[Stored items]
****************************************
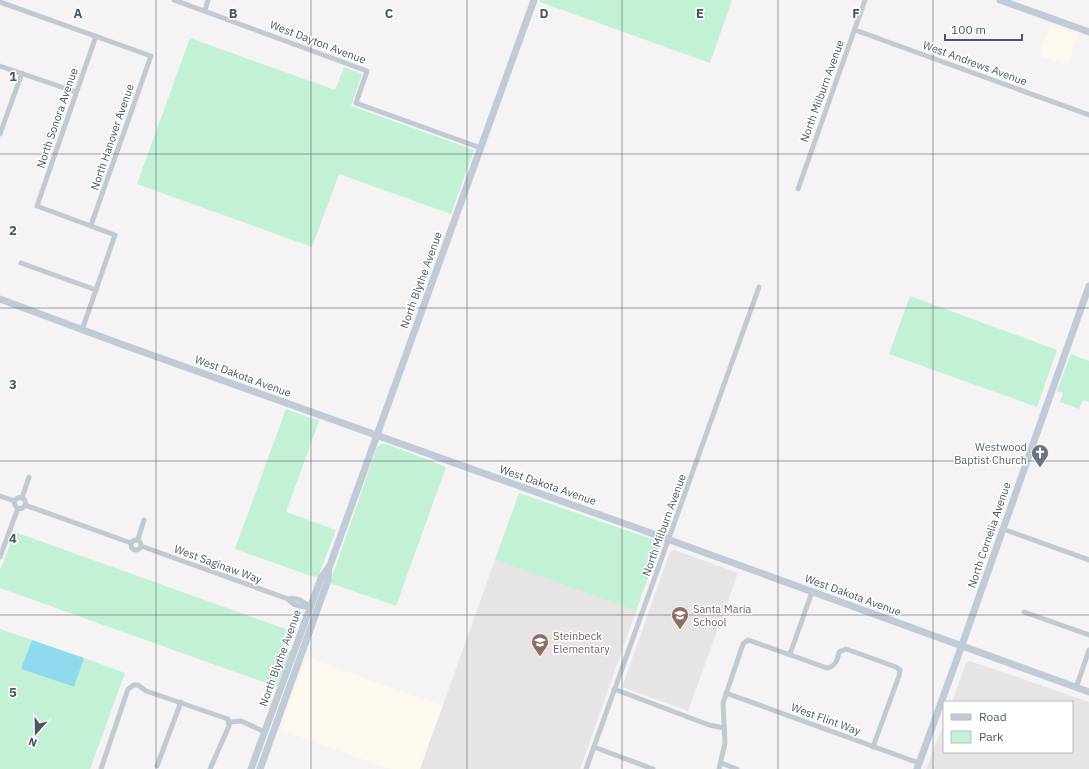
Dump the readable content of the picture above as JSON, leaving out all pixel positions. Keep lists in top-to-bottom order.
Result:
{
  "streets": {
    "street": [
      "West Dayton Avenue",
      "West Andrews Avenue",
      "North Milburn Avenue",
      "North Sonora Avenue",
      "North Hanover Avenue",
      "North Blythe Avenue",
      "West Dakota Avenue",
      "North Cornelia Avenue",
      "West Saginaw Way",
      "West Flint Way"
    ]
  },
  "crossings": [
    ["West Dayton Avenue", "North Blythe Avenue"],
    ["West Andrews Avenue", "North Milburn Avenue"],
    ["North Milburn Avenue", "West Dakota Avenue"],
    ["North Sonora Avenue", "North Hanover Avenue"],
    ["North Blythe Avenue", "West Dakota Avenue"],
    ["North Blythe Avenue", "West Saginaw Way"],
    ["West Dakota Avenue", "North Cornelia Avenue"],
    ["North Cornelia Avenue", "West Flint Way"]
  ],
  "places": {
    "church": ["Westwood Baptist Church"],
    "school or university": ["Santa Maria School", "Steinbeck Elementary"]
  },
  "legend": ["Road", "Park"],
  "scale_bar": "100 m",
  "north": "bottom",
  "grid": {
    "columns": [
      "A",
      "B",
      "C",
      "D",
      "E",
      "F"
    ],
    "rows": [
      "1",
      "2",
      "3",
      "4",
      "5"
    ]
  }
}
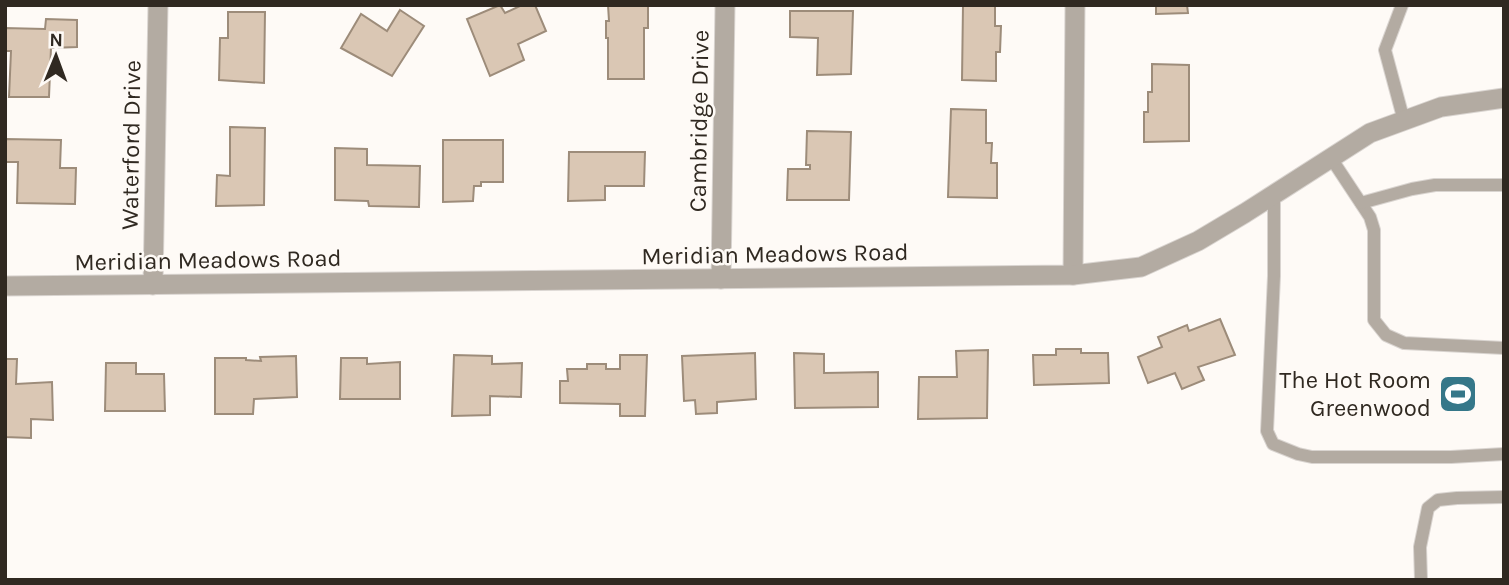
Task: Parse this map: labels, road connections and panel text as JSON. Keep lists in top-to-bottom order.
{
  "streets": {
    "street": ["Cambridge Drive", "Waterford Drive", "Meridian Meadows Road"]
  },
  "crossings": [
    ["Cambridge Drive", "Meridian Meadows Road"],
    ["Waterford Drive", "Meridian Meadows Road"]
  ],
  "places": {
    "sports": ["The Hot Room Greenwood"]
  },
  "north": "top"
}
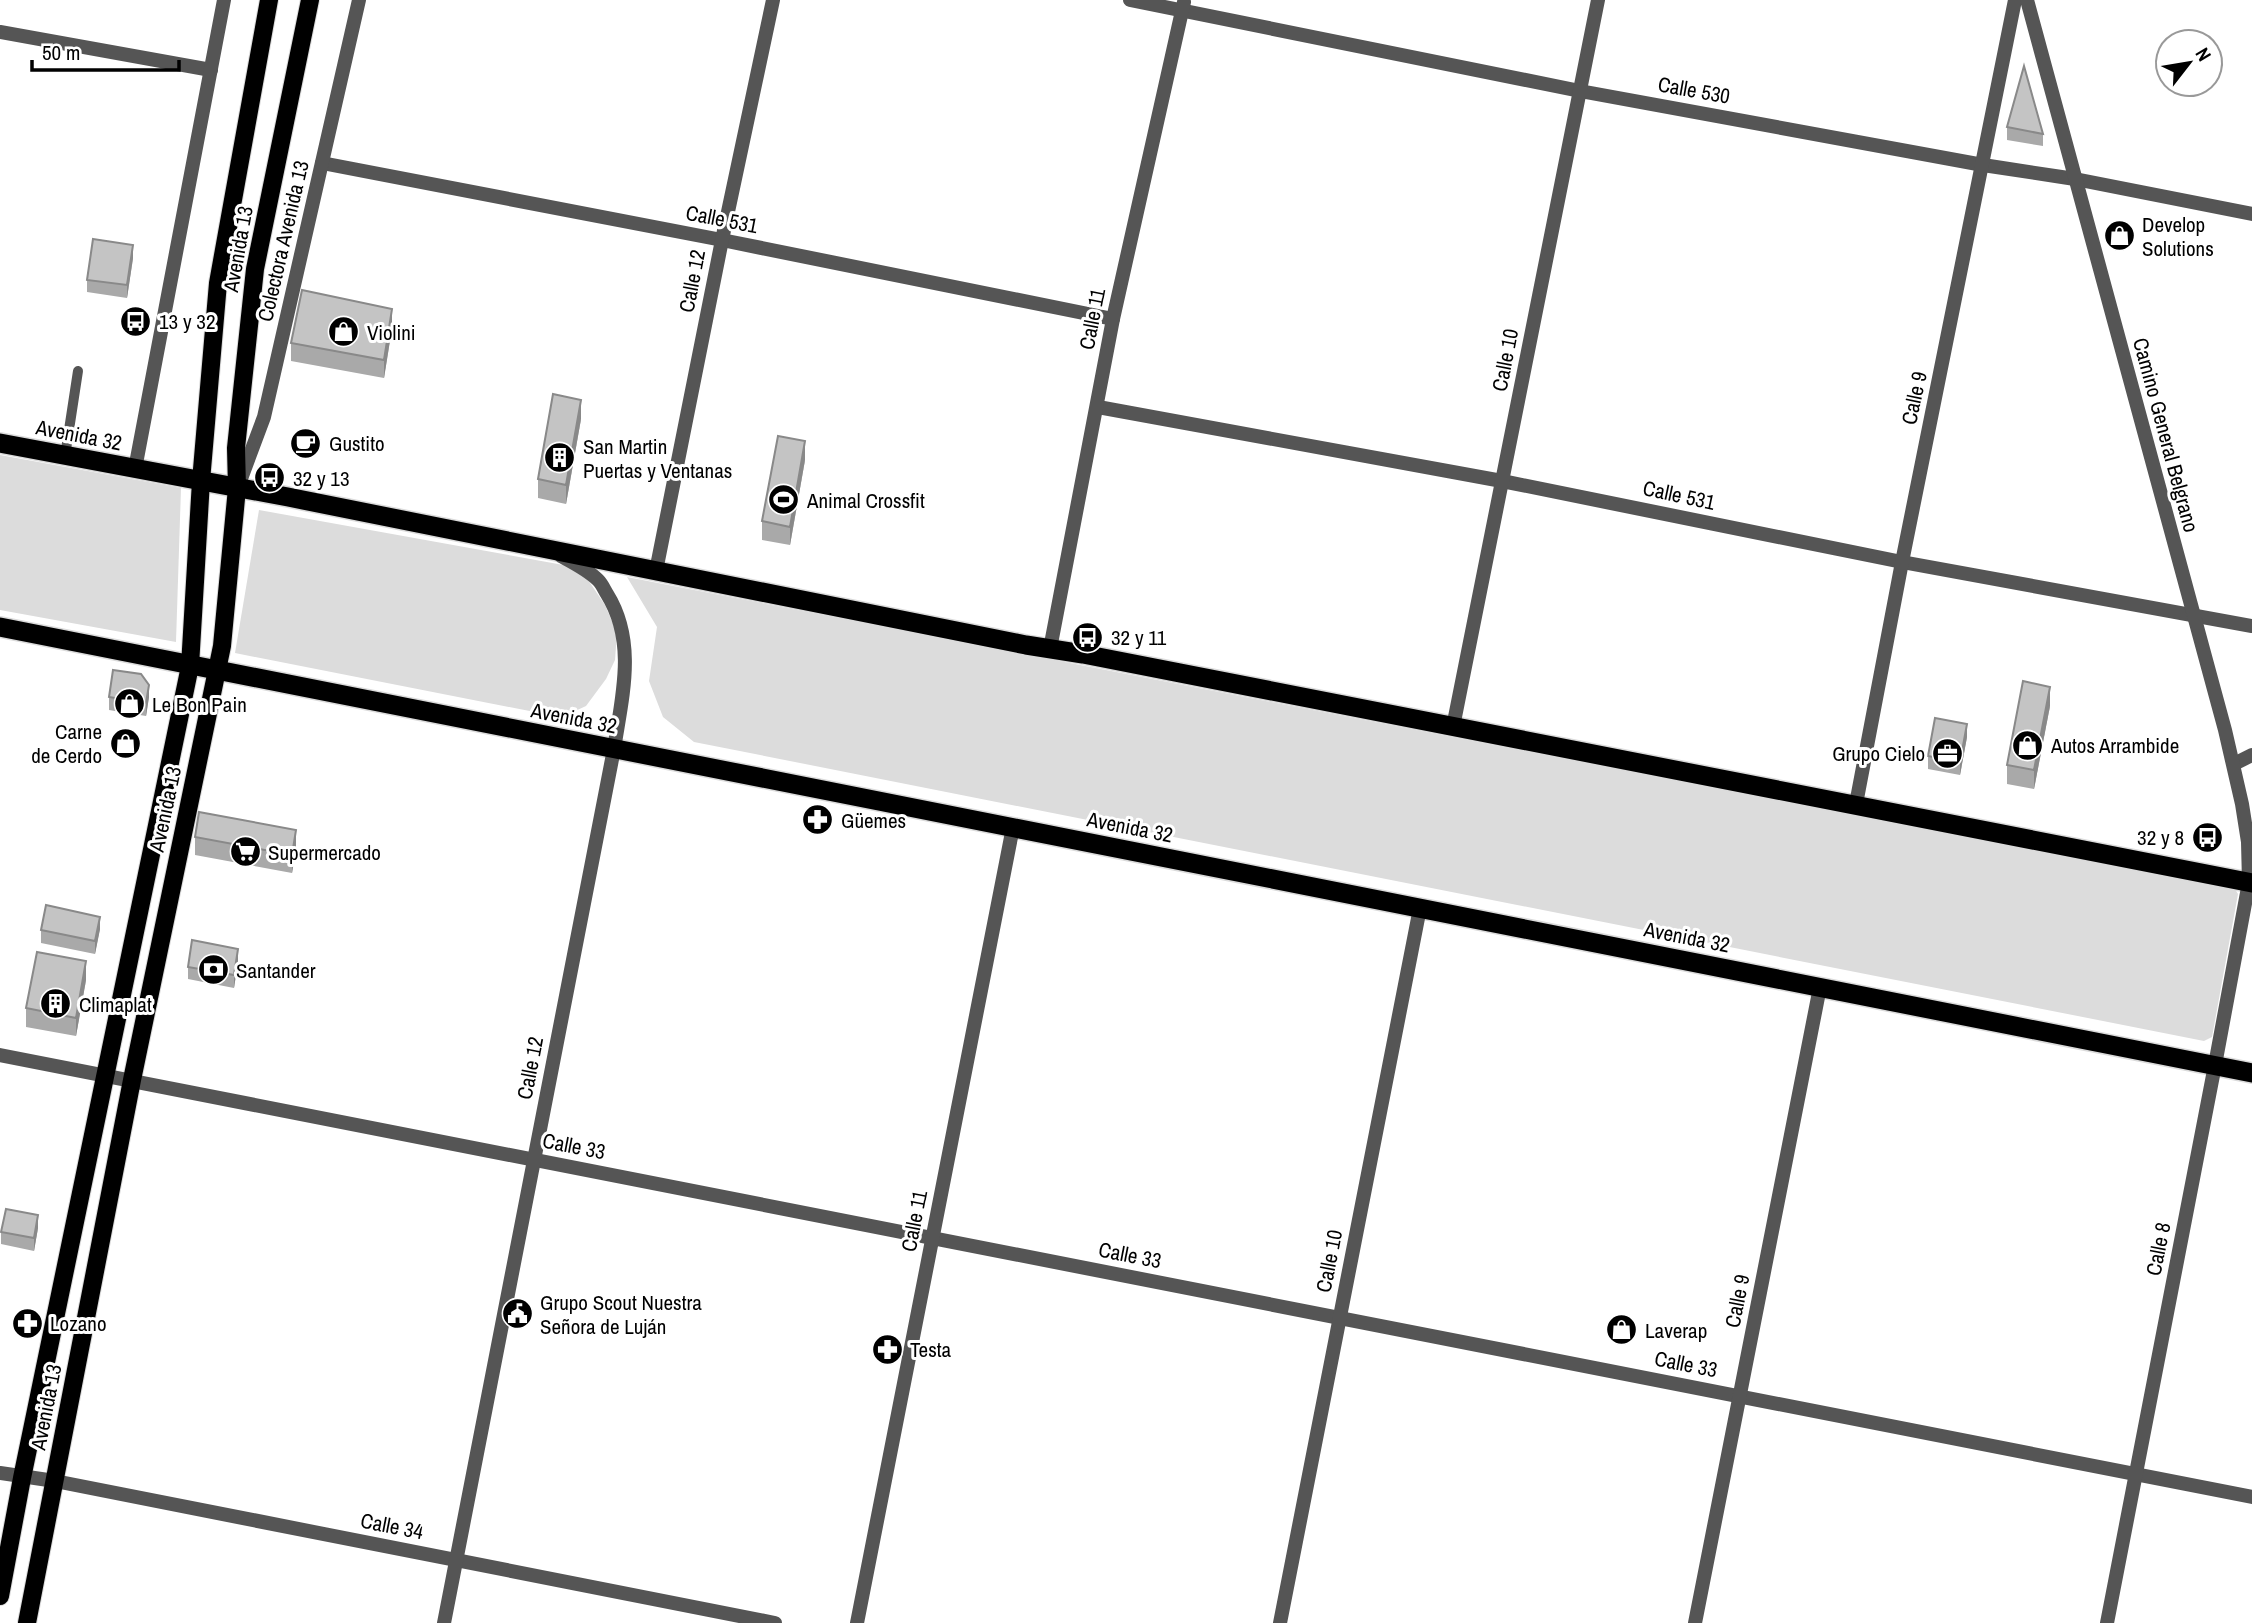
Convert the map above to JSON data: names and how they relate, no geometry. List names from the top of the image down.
{
  "streets": {
    "highway": ["Avenida 32"],
    "main road": ["Avenida 13"],
    "street": [
      "Calle 530",
      "Calle 531",
      "Colectora Avenida 13",
      "Calle 12",
      "Calle 11",
      "Calle 10",
      "Calle 9",
      "Camino General Belgrano",
      "Calle 33",
      "Calle 8",
      "Calle 34"
    ]
  },
  "crossings": [
    ["Calle 530", "Calle 11"],
    ["Calle 530", "Calle 10"],
    ["Calle 530", "Calle 9"],
    ["Calle 530", "Camino General Belgrano"],
    ["Calle 531", "Colectora Avenida 13"],
    ["Calle 531", "Calle 12"],
    ["Calle 531", "Calle 11"],
    ["Calle 531", "Calle 10"],
    ["Calle 531", "Calle 9"],
    ["Calle 531", "Camino General Belgrano"],
    ["Colectora Avenida 13", "Avenida 13"],
    ["Colectora Avenida 13", "Avenida 32"],
    ["Avenida 13", "Avenida 32"],
    ["Avenida 13", "Calle 33"],
    ["Avenida 13", "Calle 34"],
    ["Calle 12", "Avenida 32"],
    ["Calle 12", "Calle 33"],
    ["Calle 12", "Calle 34"],
    ["Calle 11", "Avenida 32"],
    ["Calle 11", "Calle 33"],
    ["Calle 10", "Avenida 32"],
    ["Calle 10", "Calle 33"],
    ["Calle 9", "Avenida 32"],
    ["Calle 9", "Calle 33"],
    ["Avenida 32", "Camino General Belgrano"],
    ["Avenida 32", "Calle 8"],
    ["Camino General Belgrano", "Calle 8"],
    ["Calle 33", "Calle 8"]
  ],
  "places": {
    "shop": [
      "Develop Solutions",
      "Violini",
      "Le Bon Pain",
      "Carne de Cerdo",
      "Autos Arrambide",
      "Laverap"
    ],
    "bus stop": [
      "13 y 32",
      "32 y 13",
      "32 y 11",
      "32 y 8"
    ],
    "cafe": ["Gustito"],
    "building": ["San Martin Puertas y Ventanas", "Climaplat"],
    "sports": ["Animal Crossfit"],
    "office": ["Grupo Cielo"],
    "pharmacy": ["Güemes", "Lozano", "Testa"],
    "supermarket": ["Supermercado"],
    "bank": ["Santander"],
    "public building": ["Grupo Scout Nuestra Señora de Luján"]
  },
  "scale_bar": "50 m",
  "north": "top right"
}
****************************************
Search the records for the string "above" and, wherever a line contains it, please copy that line.

Dump the readable content of the picture above as JSON, leaving out all pixel positions. Keep lists in top-to-bottom order.
Convert the map above to JSON data: names and how they relate, no geometry. List names from the top of the image down.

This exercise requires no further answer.